- **Assignment**: In the entries below, the word "Right" appears on some lines. Copy each of those lines.

- **Dataset extract**:
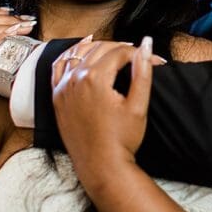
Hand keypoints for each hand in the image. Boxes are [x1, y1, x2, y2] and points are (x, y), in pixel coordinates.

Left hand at [51, 37, 155, 189]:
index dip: (139, 54)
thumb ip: (142, 71)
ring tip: (116, 53)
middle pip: (100, 49)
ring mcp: (63, 88)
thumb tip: (146, 44)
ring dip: (98, 49)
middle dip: (122, 49)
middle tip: (139, 57)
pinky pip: (60, 67)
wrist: (101, 167)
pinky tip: (82, 55)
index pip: (120, 52)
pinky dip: (72, 56)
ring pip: (80, 53)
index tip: (153, 61)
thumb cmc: (121, 140)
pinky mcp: (57, 98)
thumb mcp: (138, 105)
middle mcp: (74, 79)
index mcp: (94, 78)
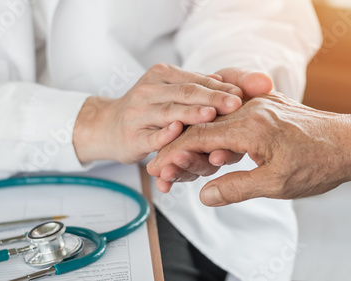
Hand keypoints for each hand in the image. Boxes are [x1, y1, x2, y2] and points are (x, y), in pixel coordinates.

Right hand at [73, 63, 243, 163]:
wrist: (108, 127)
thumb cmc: (148, 108)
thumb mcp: (170, 91)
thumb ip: (197, 85)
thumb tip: (225, 81)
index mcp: (162, 74)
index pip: (196, 80)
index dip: (220, 88)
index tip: (242, 94)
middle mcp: (149, 90)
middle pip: (185, 93)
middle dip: (212, 98)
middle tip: (236, 103)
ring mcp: (139, 113)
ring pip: (169, 112)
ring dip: (191, 114)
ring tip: (212, 114)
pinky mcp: (133, 137)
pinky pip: (151, 136)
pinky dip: (164, 135)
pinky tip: (177, 132)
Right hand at [148, 92, 350, 205]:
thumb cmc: (320, 163)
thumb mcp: (277, 183)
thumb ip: (236, 188)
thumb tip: (205, 195)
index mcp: (251, 125)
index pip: (198, 137)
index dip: (174, 154)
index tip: (159, 168)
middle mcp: (251, 109)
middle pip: (202, 127)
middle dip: (180, 150)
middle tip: (166, 171)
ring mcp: (259, 106)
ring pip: (216, 124)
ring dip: (199, 145)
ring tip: (188, 167)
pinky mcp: (266, 109)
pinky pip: (232, 121)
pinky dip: (218, 137)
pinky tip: (215, 153)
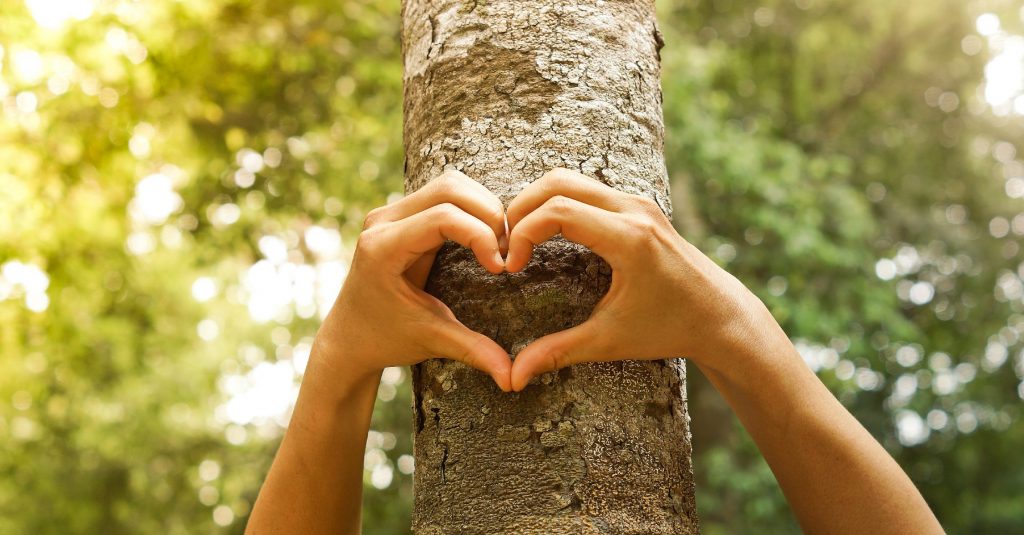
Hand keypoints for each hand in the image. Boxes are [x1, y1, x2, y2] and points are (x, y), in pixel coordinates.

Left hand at [315, 170, 513, 390]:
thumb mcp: (430, 341)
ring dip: (483, 206)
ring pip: (449, 183)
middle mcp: (382, 221)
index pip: (443, 218)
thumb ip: (472, 350)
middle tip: (509, 249)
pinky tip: (488, 236)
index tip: (500, 269)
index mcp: (382, 248)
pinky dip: (472, 206)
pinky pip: (444, 193)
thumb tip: (513, 379)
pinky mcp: (400, 213)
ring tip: (501, 242)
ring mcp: (389, 212)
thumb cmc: (385, 339)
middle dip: (489, 213)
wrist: (349, 337)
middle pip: (449, 188)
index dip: (481, 236)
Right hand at [504, 168, 772, 390]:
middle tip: (504, 244)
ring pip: (571, 180)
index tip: (511, 268)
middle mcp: (634, 210)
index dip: (522, 234)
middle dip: (520, 208)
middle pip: (558, 182)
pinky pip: (587, 190)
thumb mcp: (610, 341)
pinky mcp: (638, 206)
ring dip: (538, 203)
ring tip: (519, 240)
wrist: (720, 317)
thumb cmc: (670, 329)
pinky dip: (557, 203)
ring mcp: (638, 203)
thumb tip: (512, 378)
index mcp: (629, 238)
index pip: (557, 211)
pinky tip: (545, 235)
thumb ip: (558, 353)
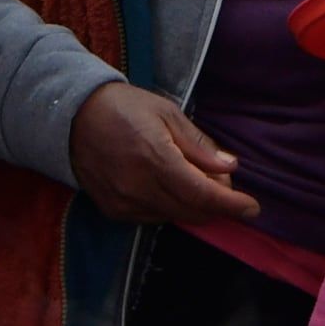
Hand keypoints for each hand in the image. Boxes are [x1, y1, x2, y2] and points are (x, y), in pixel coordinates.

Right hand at [67, 83, 258, 225]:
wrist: (71, 117)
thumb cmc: (123, 107)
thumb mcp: (167, 113)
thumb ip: (198, 145)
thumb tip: (229, 167)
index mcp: (155, 158)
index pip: (202, 193)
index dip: (231, 204)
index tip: (252, 208)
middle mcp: (139, 186)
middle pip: (192, 211)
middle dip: (216, 204)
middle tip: (224, 184)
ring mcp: (124, 202)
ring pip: (174, 217)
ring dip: (194, 206)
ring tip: (194, 180)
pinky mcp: (113, 210)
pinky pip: (153, 218)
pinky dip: (170, 207)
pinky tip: (168, 187)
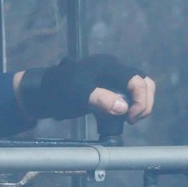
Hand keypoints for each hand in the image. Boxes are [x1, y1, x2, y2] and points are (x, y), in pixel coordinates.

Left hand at [14, 54, 155, 122]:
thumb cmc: (59, 89)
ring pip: (138, 88)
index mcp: (109, 66)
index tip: (130, 118)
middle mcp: (114, 69)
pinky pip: (127, 95)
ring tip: (128, 120)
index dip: (140, 100)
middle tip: (132, 120)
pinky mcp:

- **Written response**:
Right hand at [73, 63, 243, 163]:
Right hand at [148, 92, 350, 205]:
Right hand at [504, 168, 772, 390]:
Right hand at [67, 83, 258, 225]:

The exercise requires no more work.